Pure recursion explores every possible choice at each step. With two choices per state (take or skip), the decision tree has 2ⁿ leaves. The recursion stack uses O(n) space. Many subproblems are recomputed exponentially many times.
Each cell in the DP table is computed exactly once from previously solved subproblems. The table dimensions determine both time and space. Look for the state variables — each unique combination of state values is one cell. Often a rolling array can reduce space by one dimension.

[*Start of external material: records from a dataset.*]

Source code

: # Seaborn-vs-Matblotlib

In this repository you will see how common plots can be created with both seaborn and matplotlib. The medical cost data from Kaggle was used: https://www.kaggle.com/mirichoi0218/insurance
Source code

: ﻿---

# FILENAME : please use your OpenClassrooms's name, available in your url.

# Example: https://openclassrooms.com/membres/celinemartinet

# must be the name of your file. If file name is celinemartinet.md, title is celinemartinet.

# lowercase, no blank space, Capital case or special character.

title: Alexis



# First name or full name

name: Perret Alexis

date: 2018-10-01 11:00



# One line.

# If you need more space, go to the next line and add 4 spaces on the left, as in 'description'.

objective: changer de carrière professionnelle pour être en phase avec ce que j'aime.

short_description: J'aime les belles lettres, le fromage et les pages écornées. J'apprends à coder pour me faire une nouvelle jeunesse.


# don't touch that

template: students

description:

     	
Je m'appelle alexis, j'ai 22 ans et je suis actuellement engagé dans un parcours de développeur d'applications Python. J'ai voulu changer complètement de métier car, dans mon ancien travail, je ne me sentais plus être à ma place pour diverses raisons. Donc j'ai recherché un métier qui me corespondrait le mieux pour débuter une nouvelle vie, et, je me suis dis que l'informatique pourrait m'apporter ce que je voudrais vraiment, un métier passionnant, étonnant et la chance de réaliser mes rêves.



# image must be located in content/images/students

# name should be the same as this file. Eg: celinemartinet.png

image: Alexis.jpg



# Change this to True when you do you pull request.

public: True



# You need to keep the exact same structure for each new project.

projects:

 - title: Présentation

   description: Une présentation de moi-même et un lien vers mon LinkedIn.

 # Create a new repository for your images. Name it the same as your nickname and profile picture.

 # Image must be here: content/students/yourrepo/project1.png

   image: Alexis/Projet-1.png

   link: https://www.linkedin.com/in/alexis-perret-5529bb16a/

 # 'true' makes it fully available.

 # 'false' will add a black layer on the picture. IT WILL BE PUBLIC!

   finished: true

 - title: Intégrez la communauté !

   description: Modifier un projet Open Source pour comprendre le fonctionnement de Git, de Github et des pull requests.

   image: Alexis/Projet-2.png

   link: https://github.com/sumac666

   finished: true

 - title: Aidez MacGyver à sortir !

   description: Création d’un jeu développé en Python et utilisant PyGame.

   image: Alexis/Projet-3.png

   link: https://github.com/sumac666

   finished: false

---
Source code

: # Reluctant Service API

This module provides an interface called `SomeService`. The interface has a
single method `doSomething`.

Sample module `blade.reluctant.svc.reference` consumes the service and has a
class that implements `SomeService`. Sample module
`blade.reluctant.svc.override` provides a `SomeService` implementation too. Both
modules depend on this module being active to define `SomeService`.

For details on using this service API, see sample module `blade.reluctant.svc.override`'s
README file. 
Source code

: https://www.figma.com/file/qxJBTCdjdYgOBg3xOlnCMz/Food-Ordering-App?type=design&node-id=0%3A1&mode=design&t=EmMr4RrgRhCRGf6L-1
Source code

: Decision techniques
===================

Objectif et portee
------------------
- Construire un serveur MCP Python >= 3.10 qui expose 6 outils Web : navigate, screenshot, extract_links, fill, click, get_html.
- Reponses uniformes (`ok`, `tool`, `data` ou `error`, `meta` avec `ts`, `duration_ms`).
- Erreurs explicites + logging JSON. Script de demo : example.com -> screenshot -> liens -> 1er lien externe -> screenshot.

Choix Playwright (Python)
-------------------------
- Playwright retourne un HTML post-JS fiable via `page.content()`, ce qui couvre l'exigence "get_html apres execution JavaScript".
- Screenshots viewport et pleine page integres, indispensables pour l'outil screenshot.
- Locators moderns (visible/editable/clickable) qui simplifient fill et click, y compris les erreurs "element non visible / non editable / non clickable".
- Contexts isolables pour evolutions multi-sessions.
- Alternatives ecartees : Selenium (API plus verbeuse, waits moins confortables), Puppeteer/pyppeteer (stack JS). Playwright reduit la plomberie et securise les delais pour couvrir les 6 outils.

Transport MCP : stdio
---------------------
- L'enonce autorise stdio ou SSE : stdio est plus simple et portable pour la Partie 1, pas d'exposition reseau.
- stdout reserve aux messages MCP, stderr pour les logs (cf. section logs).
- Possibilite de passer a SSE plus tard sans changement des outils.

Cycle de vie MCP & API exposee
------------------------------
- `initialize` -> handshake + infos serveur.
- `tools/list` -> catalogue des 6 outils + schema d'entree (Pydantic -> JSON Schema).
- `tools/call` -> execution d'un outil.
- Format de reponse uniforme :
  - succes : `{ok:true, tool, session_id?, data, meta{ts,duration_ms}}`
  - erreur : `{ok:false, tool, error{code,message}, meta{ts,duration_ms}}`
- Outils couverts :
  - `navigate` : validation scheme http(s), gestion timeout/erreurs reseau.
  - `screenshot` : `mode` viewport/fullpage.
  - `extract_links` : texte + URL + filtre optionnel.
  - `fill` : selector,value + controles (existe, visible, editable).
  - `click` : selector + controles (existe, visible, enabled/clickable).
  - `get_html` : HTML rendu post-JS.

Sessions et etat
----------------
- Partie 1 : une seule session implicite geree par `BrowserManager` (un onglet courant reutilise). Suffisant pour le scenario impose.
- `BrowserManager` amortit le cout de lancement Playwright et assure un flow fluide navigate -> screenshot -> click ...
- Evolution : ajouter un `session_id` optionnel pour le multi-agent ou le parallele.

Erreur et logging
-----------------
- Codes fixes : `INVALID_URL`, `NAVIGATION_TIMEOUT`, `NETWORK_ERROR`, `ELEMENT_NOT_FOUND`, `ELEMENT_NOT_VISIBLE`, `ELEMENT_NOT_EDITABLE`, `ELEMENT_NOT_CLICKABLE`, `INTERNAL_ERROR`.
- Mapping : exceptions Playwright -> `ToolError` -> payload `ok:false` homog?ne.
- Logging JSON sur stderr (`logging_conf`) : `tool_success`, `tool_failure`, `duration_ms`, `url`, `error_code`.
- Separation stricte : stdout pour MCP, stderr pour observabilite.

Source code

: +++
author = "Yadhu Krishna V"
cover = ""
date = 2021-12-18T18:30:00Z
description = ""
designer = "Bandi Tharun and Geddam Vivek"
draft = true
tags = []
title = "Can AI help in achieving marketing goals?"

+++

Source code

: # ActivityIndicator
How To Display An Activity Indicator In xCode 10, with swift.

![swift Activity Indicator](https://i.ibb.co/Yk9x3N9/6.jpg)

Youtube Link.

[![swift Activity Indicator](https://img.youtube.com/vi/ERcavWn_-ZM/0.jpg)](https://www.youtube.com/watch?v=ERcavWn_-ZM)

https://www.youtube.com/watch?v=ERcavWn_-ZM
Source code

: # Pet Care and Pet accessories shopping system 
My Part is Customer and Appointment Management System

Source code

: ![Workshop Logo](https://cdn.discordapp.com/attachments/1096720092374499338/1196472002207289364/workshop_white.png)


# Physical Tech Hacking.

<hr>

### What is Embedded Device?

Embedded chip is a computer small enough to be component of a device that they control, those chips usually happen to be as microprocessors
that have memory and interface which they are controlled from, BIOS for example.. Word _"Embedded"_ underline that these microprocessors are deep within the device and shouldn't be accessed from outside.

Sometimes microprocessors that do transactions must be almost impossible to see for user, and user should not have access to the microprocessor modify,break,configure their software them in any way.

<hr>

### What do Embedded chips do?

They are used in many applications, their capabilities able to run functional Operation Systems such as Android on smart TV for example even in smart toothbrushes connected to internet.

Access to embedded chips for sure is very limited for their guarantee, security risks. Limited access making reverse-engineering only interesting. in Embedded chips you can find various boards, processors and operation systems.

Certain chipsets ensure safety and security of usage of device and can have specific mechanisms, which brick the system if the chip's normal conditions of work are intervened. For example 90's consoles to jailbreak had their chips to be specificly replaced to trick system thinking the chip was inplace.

Review these before coding to avoid predictable interview regressions.
Wrong move: Loop endpoints miss first/last candidate.
Usually fails on: Fails on minimal arrays and exact-boundary answers.
Fix: Re-derive loops from inclusive/exclusive ranges before coding.
Wrong move: An incomplete state merges distinct subproblems and caches incorrect answers.
Usually fails on: Correctness breaks on cases that differ only in hidden state.
Fix: Define state so each unique subproblem maps to one DP cell.